MaskCO: Masked Generation Drives Effective Representation Learning and Exploiting for Combinatorial Optimization

Neural Combinatorial Optimization (NCO) has long been anchored in paradigms such as solution construction or improvement that treat the solution as a monolithic reference, squandering the rich local decision patterns embedded in high-quality solutions. Inspired by the scalability of self-supervised pretraining in language and vision, we propose a shift in perspective: Can combinatorial optimization adopt a fundamental training paradigm to enable scalable representation learning? We introduce MaskCO, a masked generation approach that reframes learning to optimize as self-supervised learning on given reference solutions.
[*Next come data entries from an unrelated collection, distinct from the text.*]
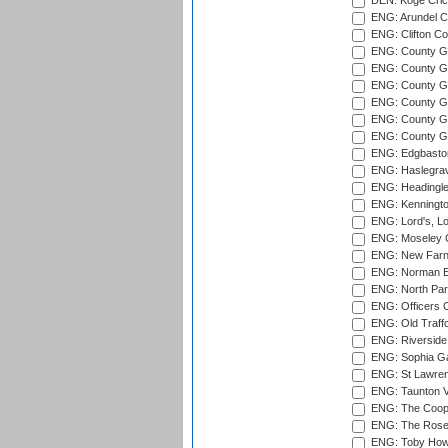
DEN: Koge Cric
ENG: Arundel Ca
ENG: Clifton Col
ENG: County Gro
ENG: County Gr
ENG: County G
ENG: County G
ENG: County Gr
ENG: County Gr
ENG: Edgbaston
ENG: Haslegrav
ENG: Headingle
ENG: Kenningto
ENG: Lord's, L
ENG: Moseley C
ENG: New Farn
ENG: Norman Ed
ENG: North Par
ENG: Officers C
ENG: Old Traff
ENG: Riverside 
ENG: Sophia Ga
ENG: St Lawren
ENG: Taunton Va
ENG: The Coope
ENG: The Rose 
ENG: Toby Howe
By strategically masking portions of optimal solutions and training models to recover the missing content, MaskCO turns a single instance-solution pair into a multitude of local learning signals, forcing the model to internalize fine-grained structural dependencies. At inference time, we employ a mask-and-reconstruct procedure, i.e., a refinement loop that iteratively masks variables and regenerates them to progressively improve solution quality. Our findings show that these learned representations are highly transferable, facilitating effective fine-tuning and boosting the performance of alternative inference approaches. Experimental results demonstrate that MaskCO achieves remarkable performance improvements over previous state-of-the-art neural solvers, reducing the optimality gap by more than 99% and achieving a 10x speedup on problems such as the Travelling Salesman Problem (TSP).